(Dataset entries)
——————————
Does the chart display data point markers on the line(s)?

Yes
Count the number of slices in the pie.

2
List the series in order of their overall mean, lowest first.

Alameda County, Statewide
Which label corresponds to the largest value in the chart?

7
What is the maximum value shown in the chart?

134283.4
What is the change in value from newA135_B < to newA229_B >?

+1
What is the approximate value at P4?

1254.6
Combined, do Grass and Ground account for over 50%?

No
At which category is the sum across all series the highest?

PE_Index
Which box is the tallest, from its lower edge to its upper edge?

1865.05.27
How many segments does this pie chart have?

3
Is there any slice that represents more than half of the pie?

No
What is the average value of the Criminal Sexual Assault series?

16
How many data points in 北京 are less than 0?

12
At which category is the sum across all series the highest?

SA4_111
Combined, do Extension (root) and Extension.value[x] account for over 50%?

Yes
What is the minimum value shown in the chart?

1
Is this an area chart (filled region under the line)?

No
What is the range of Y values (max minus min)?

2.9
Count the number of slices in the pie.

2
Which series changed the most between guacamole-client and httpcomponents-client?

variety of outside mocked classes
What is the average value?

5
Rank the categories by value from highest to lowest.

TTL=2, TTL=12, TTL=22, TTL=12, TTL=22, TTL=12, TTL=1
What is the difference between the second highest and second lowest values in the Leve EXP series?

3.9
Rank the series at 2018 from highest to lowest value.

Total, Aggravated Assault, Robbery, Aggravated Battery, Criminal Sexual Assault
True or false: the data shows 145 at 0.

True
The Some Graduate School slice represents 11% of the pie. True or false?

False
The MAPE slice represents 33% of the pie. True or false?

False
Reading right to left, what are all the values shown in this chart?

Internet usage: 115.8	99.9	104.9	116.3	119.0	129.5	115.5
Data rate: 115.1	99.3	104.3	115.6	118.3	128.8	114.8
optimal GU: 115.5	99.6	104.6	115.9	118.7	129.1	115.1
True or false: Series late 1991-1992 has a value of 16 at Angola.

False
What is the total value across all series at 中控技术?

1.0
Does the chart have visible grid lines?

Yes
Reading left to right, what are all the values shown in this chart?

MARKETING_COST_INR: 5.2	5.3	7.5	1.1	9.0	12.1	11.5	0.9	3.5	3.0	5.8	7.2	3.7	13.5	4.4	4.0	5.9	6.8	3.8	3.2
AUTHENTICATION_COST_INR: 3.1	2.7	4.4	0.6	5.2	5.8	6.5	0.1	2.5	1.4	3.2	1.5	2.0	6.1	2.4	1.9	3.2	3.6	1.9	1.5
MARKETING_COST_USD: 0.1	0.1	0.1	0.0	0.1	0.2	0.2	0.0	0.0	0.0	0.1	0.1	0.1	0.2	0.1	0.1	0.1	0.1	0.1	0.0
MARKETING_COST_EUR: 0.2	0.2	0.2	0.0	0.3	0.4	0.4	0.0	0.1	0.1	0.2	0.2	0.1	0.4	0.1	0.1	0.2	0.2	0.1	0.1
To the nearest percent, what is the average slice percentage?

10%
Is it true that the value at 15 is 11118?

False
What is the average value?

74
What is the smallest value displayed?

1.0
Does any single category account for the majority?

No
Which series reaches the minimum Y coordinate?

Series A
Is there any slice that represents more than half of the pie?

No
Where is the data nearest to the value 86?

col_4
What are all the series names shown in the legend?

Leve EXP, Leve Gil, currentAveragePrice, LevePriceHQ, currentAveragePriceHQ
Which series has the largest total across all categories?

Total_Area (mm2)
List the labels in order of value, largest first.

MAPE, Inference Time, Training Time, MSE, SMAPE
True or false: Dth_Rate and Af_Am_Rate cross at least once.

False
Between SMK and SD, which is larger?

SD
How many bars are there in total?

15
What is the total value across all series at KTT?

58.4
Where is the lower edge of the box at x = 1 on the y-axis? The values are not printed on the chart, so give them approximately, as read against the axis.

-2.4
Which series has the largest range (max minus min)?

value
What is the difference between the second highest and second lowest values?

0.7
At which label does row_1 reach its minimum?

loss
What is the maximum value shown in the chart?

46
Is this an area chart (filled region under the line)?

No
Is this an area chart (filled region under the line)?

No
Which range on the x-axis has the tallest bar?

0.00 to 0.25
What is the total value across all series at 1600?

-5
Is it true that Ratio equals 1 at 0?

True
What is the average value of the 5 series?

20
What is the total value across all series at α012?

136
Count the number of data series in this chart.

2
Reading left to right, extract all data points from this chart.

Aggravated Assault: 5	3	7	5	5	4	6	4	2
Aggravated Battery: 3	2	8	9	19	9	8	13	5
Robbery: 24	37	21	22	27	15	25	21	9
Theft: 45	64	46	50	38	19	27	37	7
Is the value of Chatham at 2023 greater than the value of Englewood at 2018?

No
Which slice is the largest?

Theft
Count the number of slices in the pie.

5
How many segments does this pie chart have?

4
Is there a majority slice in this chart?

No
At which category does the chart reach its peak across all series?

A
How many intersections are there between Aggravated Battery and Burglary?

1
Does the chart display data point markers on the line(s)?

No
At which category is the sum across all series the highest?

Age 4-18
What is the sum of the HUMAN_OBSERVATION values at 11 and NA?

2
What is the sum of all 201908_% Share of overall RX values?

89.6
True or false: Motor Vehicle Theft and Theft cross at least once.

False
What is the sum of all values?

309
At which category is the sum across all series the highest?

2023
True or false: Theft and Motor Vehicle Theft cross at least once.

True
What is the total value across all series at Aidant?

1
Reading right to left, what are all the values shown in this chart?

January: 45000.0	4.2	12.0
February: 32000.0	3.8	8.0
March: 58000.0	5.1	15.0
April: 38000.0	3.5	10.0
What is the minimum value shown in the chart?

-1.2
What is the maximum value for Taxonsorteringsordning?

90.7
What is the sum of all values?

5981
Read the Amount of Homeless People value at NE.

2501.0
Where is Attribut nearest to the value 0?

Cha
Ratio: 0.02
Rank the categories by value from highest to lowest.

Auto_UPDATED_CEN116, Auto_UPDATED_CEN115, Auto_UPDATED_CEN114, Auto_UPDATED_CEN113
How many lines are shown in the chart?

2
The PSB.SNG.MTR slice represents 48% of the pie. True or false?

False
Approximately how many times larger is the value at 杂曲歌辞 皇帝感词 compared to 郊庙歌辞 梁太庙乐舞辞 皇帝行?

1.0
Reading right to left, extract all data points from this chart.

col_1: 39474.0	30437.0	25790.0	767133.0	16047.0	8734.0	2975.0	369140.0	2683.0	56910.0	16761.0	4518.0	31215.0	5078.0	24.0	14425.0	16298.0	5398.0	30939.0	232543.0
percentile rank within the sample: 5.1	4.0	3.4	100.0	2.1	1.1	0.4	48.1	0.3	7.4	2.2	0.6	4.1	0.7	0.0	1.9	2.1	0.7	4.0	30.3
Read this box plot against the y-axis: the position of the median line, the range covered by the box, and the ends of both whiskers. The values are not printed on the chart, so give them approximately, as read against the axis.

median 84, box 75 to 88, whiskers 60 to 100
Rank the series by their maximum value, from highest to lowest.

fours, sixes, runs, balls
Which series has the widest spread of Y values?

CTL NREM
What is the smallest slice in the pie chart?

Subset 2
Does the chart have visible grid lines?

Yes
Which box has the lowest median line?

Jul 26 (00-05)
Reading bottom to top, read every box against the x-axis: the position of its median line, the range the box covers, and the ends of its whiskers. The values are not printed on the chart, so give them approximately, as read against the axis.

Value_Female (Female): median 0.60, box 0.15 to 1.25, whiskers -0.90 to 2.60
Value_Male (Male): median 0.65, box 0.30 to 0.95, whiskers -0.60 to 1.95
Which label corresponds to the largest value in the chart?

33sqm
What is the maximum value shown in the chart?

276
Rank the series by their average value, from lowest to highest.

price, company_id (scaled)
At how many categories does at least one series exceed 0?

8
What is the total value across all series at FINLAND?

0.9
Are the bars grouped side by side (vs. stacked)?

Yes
——————————
Your instructions:
Report every line above that contains the string "Ratio", copying each matching line in full. Only count matches with the same uppercase and lowercase letters.

Answer for this exercise:
Is it true that Ratio equals 1 at 0?
Ratio: 0.02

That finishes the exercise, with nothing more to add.